→ **Supplied material**:
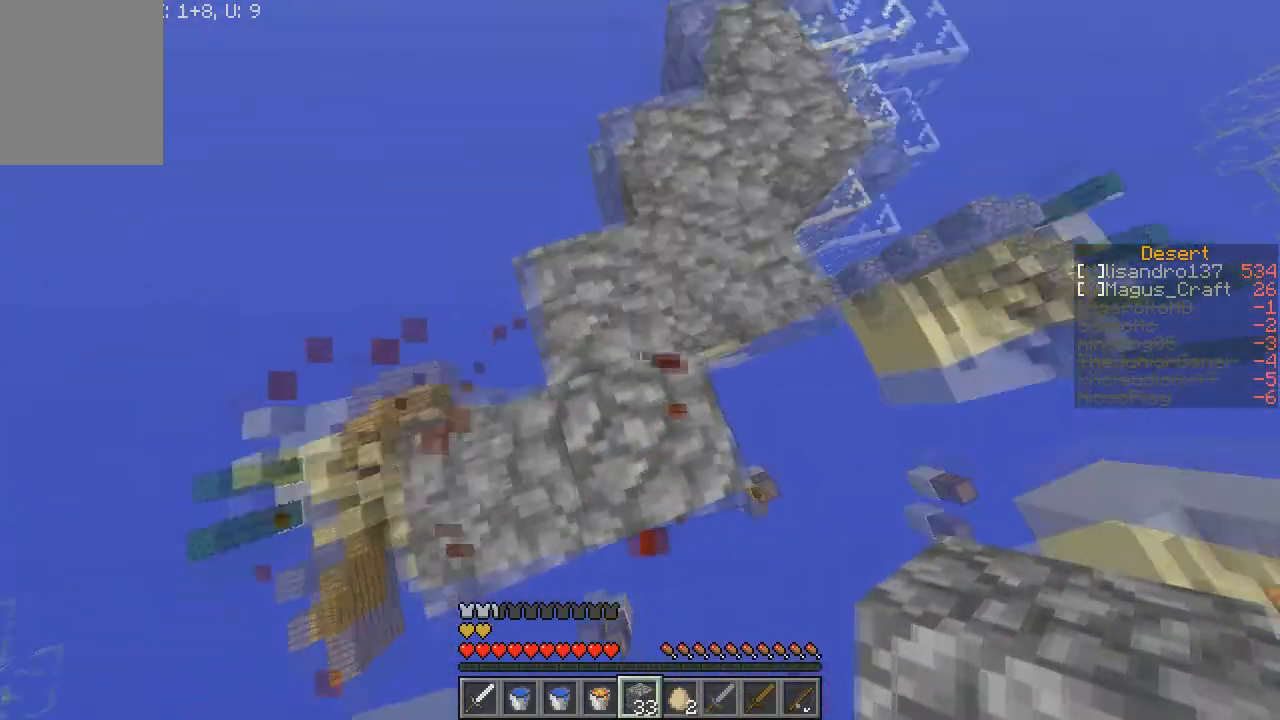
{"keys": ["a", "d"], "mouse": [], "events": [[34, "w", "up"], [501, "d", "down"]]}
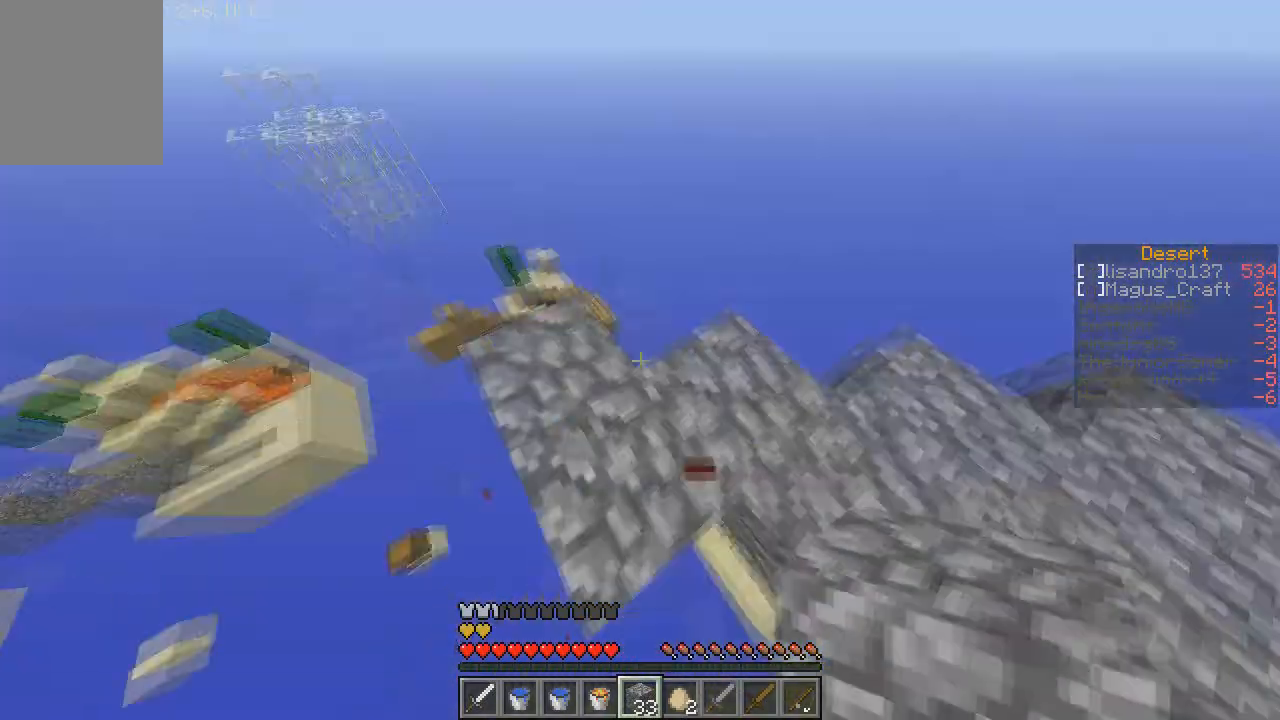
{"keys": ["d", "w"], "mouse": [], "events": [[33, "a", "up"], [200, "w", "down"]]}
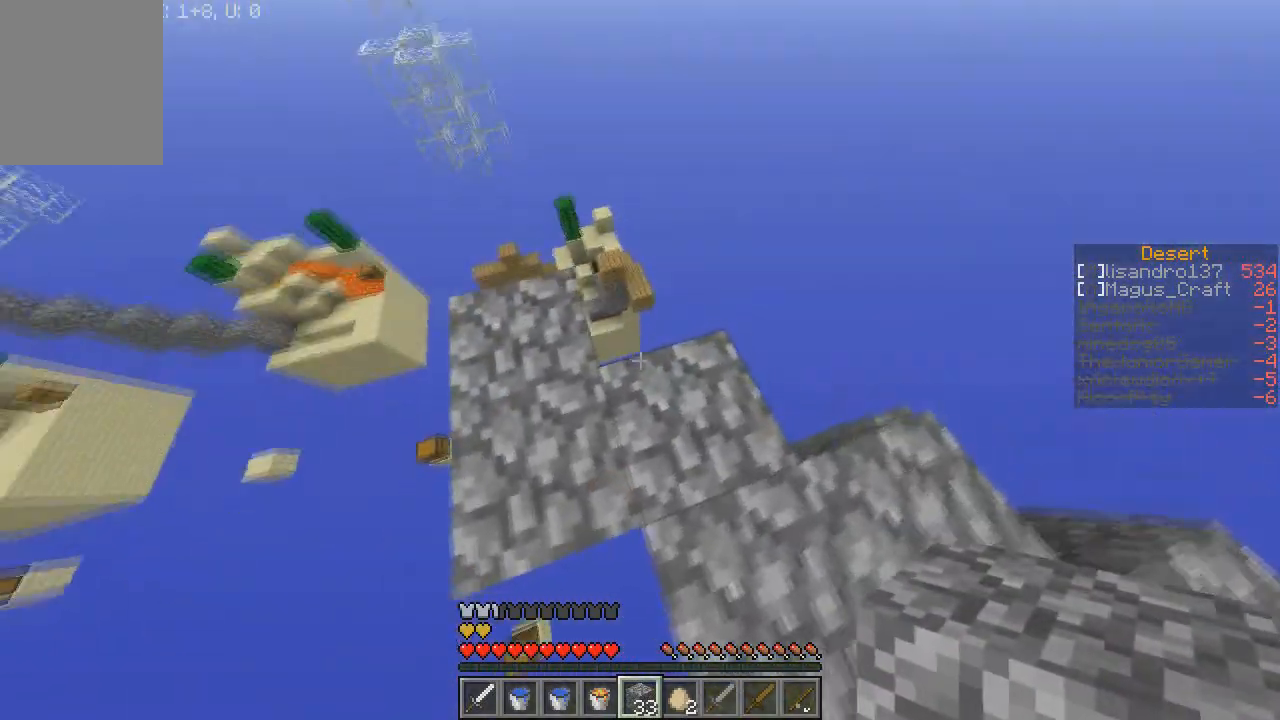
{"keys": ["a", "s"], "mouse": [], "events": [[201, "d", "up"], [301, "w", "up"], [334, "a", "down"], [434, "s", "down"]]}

==

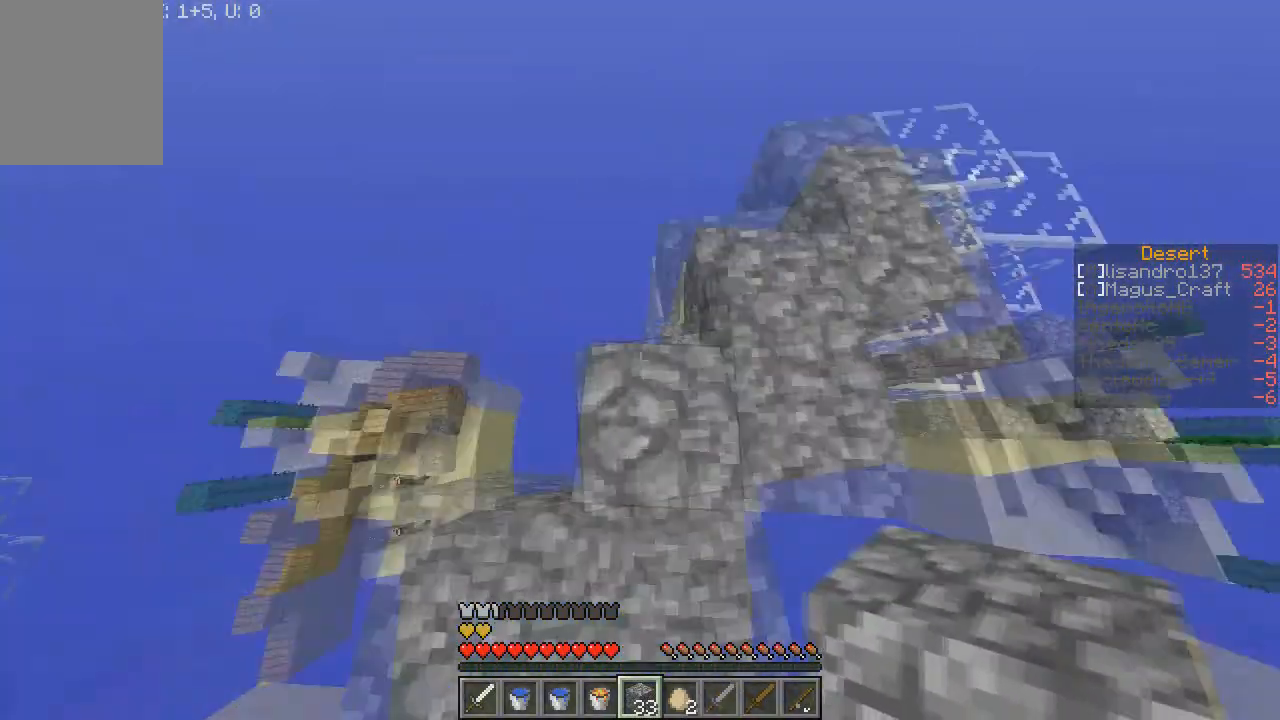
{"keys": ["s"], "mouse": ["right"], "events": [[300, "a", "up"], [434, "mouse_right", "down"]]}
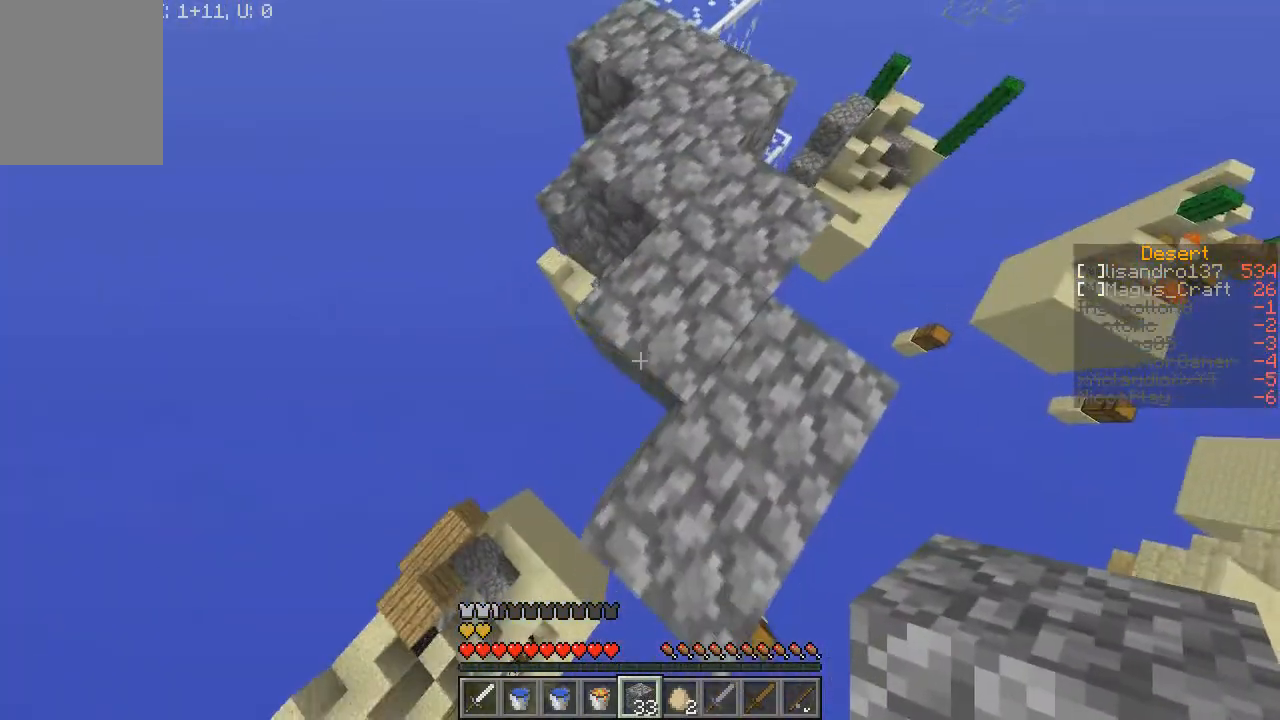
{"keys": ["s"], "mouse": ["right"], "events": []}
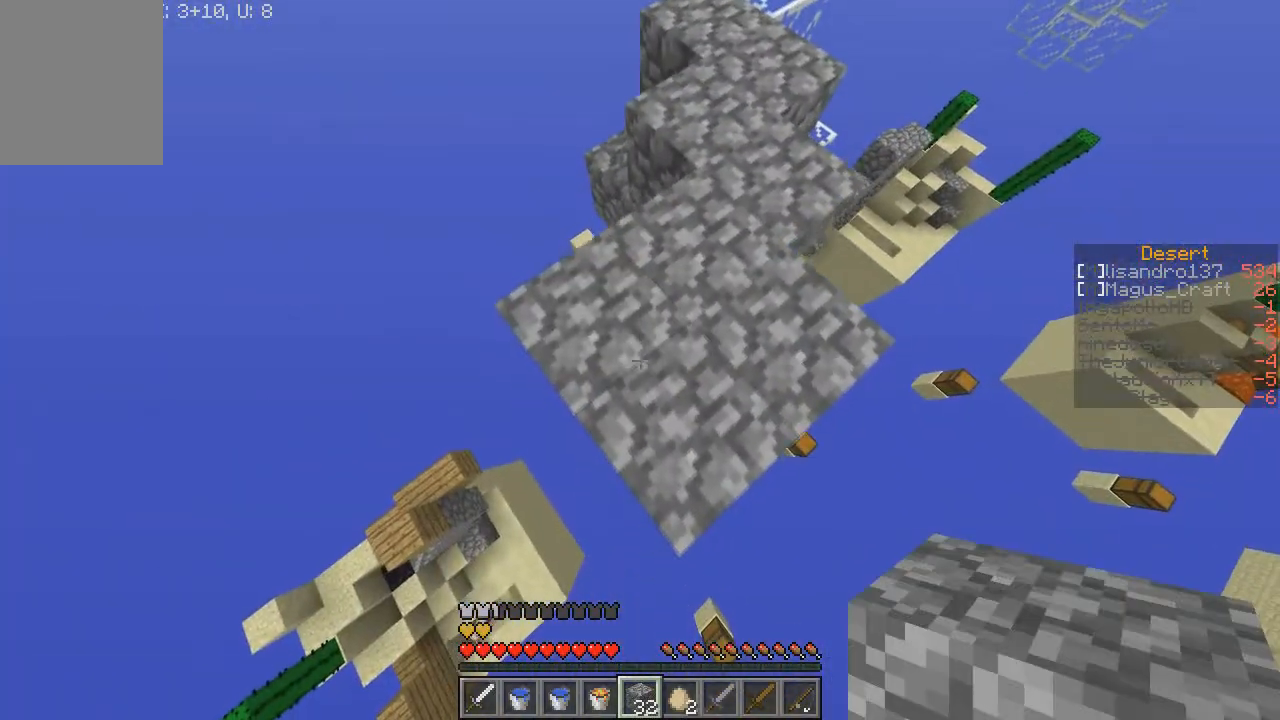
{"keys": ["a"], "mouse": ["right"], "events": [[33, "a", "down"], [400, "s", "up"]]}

→ **What you need to do**: Copy out every line from the data above in which the word "right" occurs.

→ **Result of the task**:
{"keys": ["s"], "mouse": ["right"], "events": [[300, "a", "up"], [434, "mouse_right", "down"]]}
{"keys": ["s"], "mouse": ["right"], "events": []}
{"keys": ["a"], "mouse": ["right"], "events": [[33, "a", "down"], [400, "s", "up"]]}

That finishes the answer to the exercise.